Ce dernier, retranché dans quelques bastions, a pu relever la tête et se lancer sur le front syrien pour s’aguerrir. A tel point qu’en Syrie, les autres rebelles, pour freiner son ardeur, lui ont livré bataille. Mais son efficacité dans les combats et l’attraction de son programme politique visant l’instauration d’un califat régional regroupant la Syrie, le Liban et l’Irak, lui a fait pousser des ailes.

Ainsi, alors que toute l’attention des médias internationaux était tournée vers la Syrie, l’EIIL a-t-il, dans l’indifférence presque générale, fait main basse sur la ville irakienne de Falloujah au début de cette année. L’armée irakienne n’a pas su contenir l’assaut.

Aujourd’hui, après seulement quelques jours de combats éclairs, Mossoul, Tikrit, Kirkouk et toute la province pétrolière de Ninive vivent sous le drapeau noir des djihadistes sunnites et, avec une surprenante agilité, leurs troupes avancent sur Bagdad.
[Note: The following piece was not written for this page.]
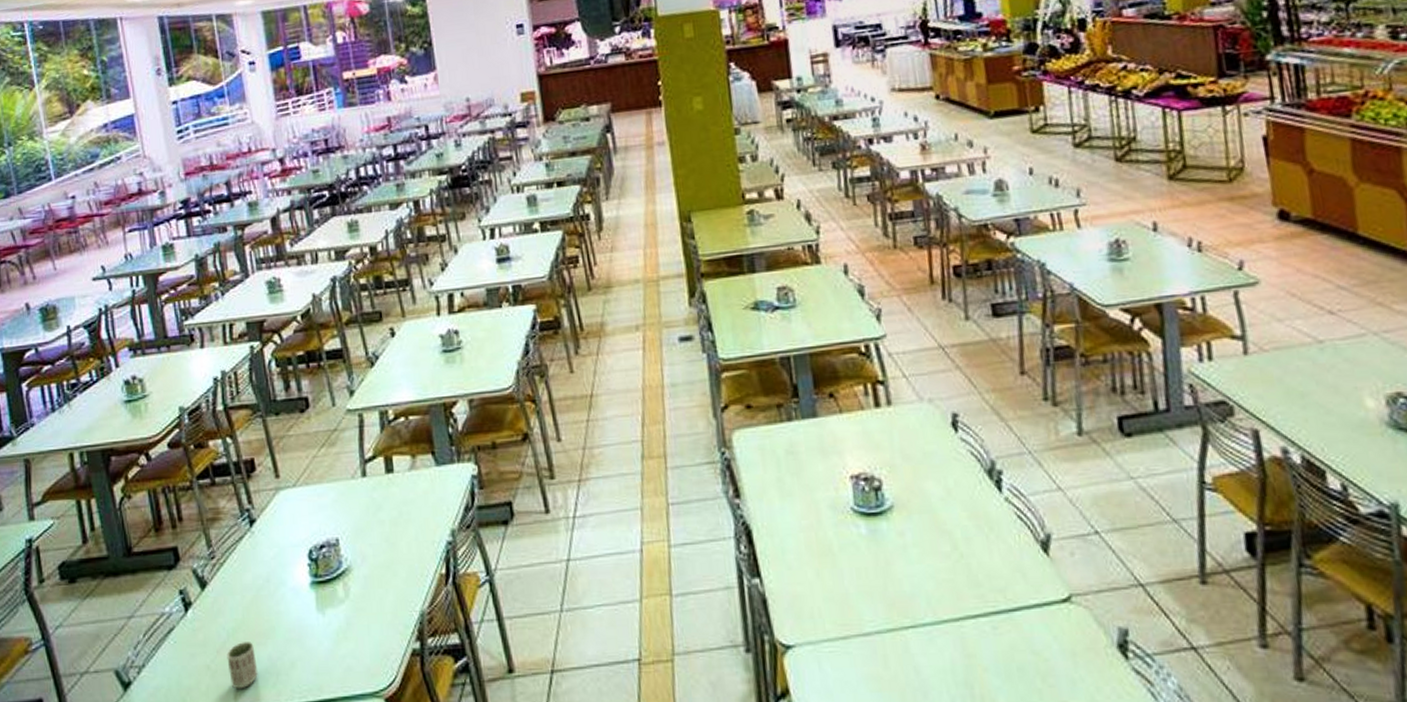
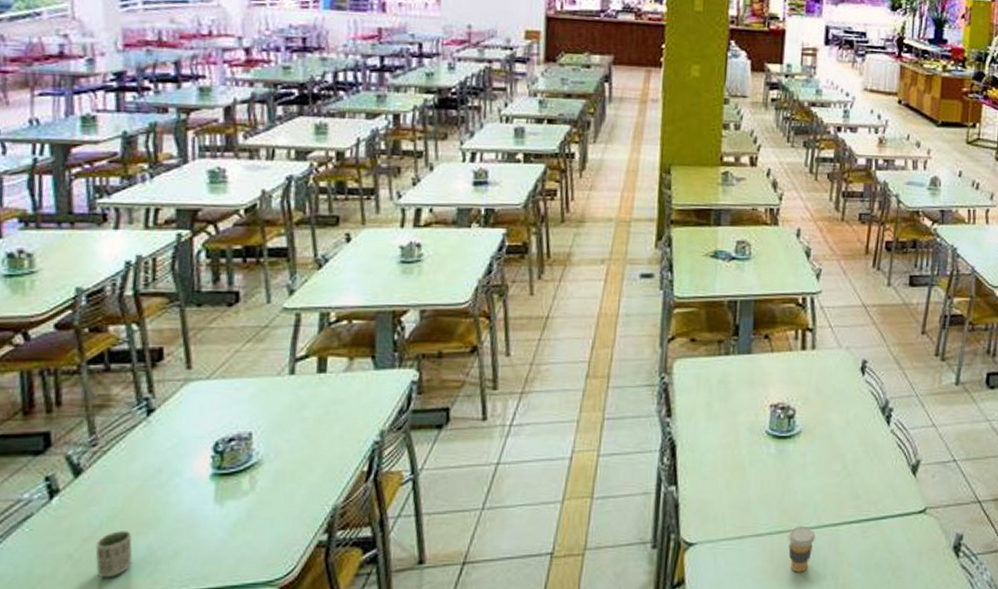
coffee cup: none [900,621,935,680] -> present [788,525,816,572]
Cela fait penser aux talibans qui, après le retrait soviétique, ont pu entrer dans Kaboul en Afghanistan.

Mais cette avancée fulgurante de l’EIIL s’explique avant tout par le fait qu’une bonne partie de la population ainsi que bien des chefs de clan locaux, sans oublier les anciens dignitaires du parti Baas (de Saddam Hussein), se sont ralliés à sa cause. Humiliés et réprimés par le pouvoir central qui n’a pas voulu jouer la carte de la réconciliation nationale, ils se sont jetés dans les bras des djihadistes et comptent bien faire chuter le régime chiite mis en place avec l’aide des Etats-Unis.

Plus de dix ans après l’invasion occidentale, l’Irak risque ces jours-ci l’implosion. L’instauration d’un califat basé sur la charia est à portée de fusil. Un désastre, non seulement au Moyen-Orient où l’embrasement général est à craindre, mais dans le monde entier, car l’EIIL est devenu un pourvoyeur international de djihadistes prêts à continuer le combat partout où c’est possible. Et notre planète, si l’on y rajoute les tragiques erreurs face à l’Ukraine, est devenue encore plus dangereuse.